(4) - The Statistics Survival Guide: Probing the Data and Quantifying the Unknown

From the Challenger disaster to Bootstrapping: How stats keep ML models honest

In Module 4 of my Machine Learning journey, I moved into the “engine room” of AI: Applied Statistics. While coding is the tool, statistics is the mathematical backbone that allows computers to actually learn from data.

Below are the four pillars that defined my study this week.

Maximum Likelihood Estimation (MLE)

MLE is the bridge between classical math and modern AI. Its goal is to find the specific parameter values that make our observed data “most likely” to have occurred.

The Log-Likelihood Trick: Computers can struggle with multiplying many tiny probabilities (arithmetic underflow). To solve this, we take the logarithm of the likelihood function, l(θ, X) = log L(θ, X), which turns complex multiplications into simple additions.
Applications: MLE is the logic behind Logistic Regression coefficients and the Loss Functions used in deep learning.

Mastering the Mess: Outlier Detection

Outliers are data points that deviate significantly from the rest of the set, often caused by measurement errors, typos, or unique system conditions.

Detection Methods: The Median vs. Mean: Unlike the mean, the median is “resistant” to outliers, making it a more reliable measure of central tendency when your data is noisy.
- The IQR Rule: We sort the data and identify the Interquartile Range (IQR = Q3 - Q1). Low outliers are defined as any point x < Q1 - 1.5 * IQR while high outliers are defined as any point x > Q3 + 1.5 * IQR.
- Z-Scores: A Z-score represents how many standard deviations a point is from the mean; points beyond ±3 are usually flagged.
How to Handle Them: Once found, we can remove them (if they are clearly errors), impute them (replace with the median), or transform them (using log scales to compress their impact).

The Workhorses: Regression and Correlation

This week highlighted Linear Regression as the “workhorse” of applied statistics.

Linear Regression: We use the “least squares” method to find the “best-fitting line” (Y = aX + b) by minimizing the sum of squared errors between the data and our predictions.
Correlation (r): This measures “co-movement” between variables on a scale of -1 to 1. A positive correlation means they increase together, while a negative one means they move in opposite directions.
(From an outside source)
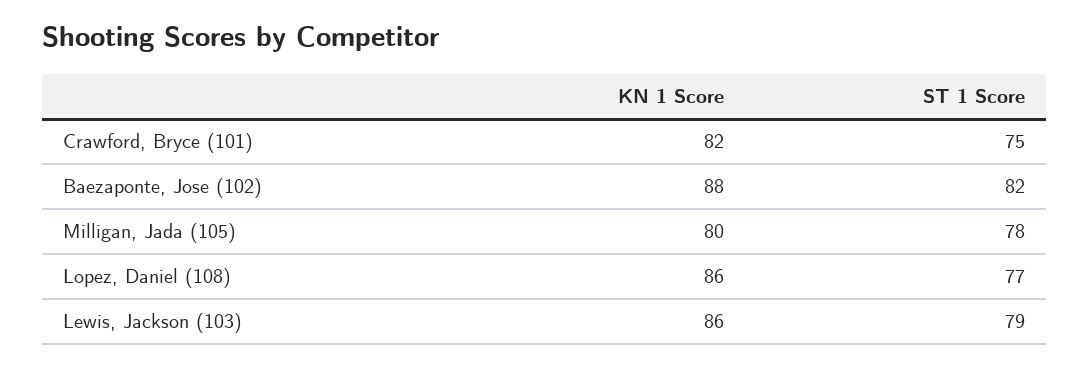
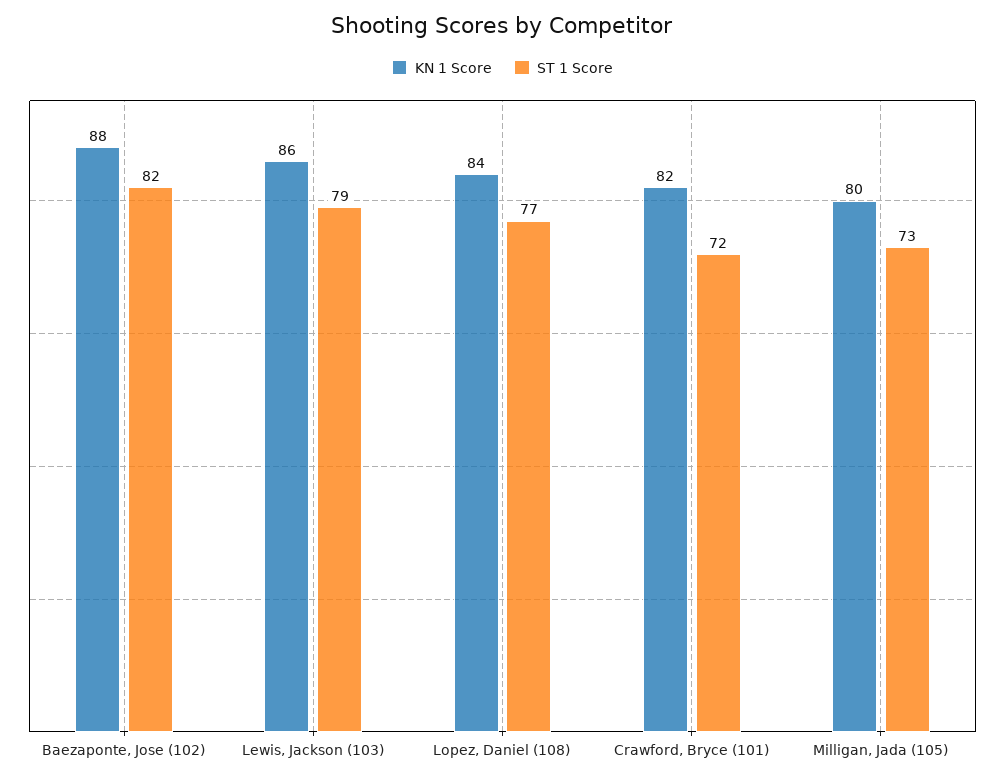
ST 1 Score, Crawford, Bryce (101): 75 -> 72
ST 1 Score, Milligan, Jada (105): 78 -> 73
KN 1 Score, Lopez, Daniel (108): 86 -> 84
The Stakes: We studied the Challenger Space Shuttle disaster, where a failure to properly account for the correlation between O-ring distress and cold temperatures led to a fatal accident.

Bootstrapping: Measuring Trust

How do we know if our data summary (like a mean) is actually accurate? We use Bootstrapping, a resampling technique.

The Process: We create thousands of new datasets by sampling from our original data “with replacement”—meaning one data point can appear multiple times in a single set.
The Goal: By looking at the distribution of results across these thousands of simulations, we can quantify uncertainty and establish confidence intervals.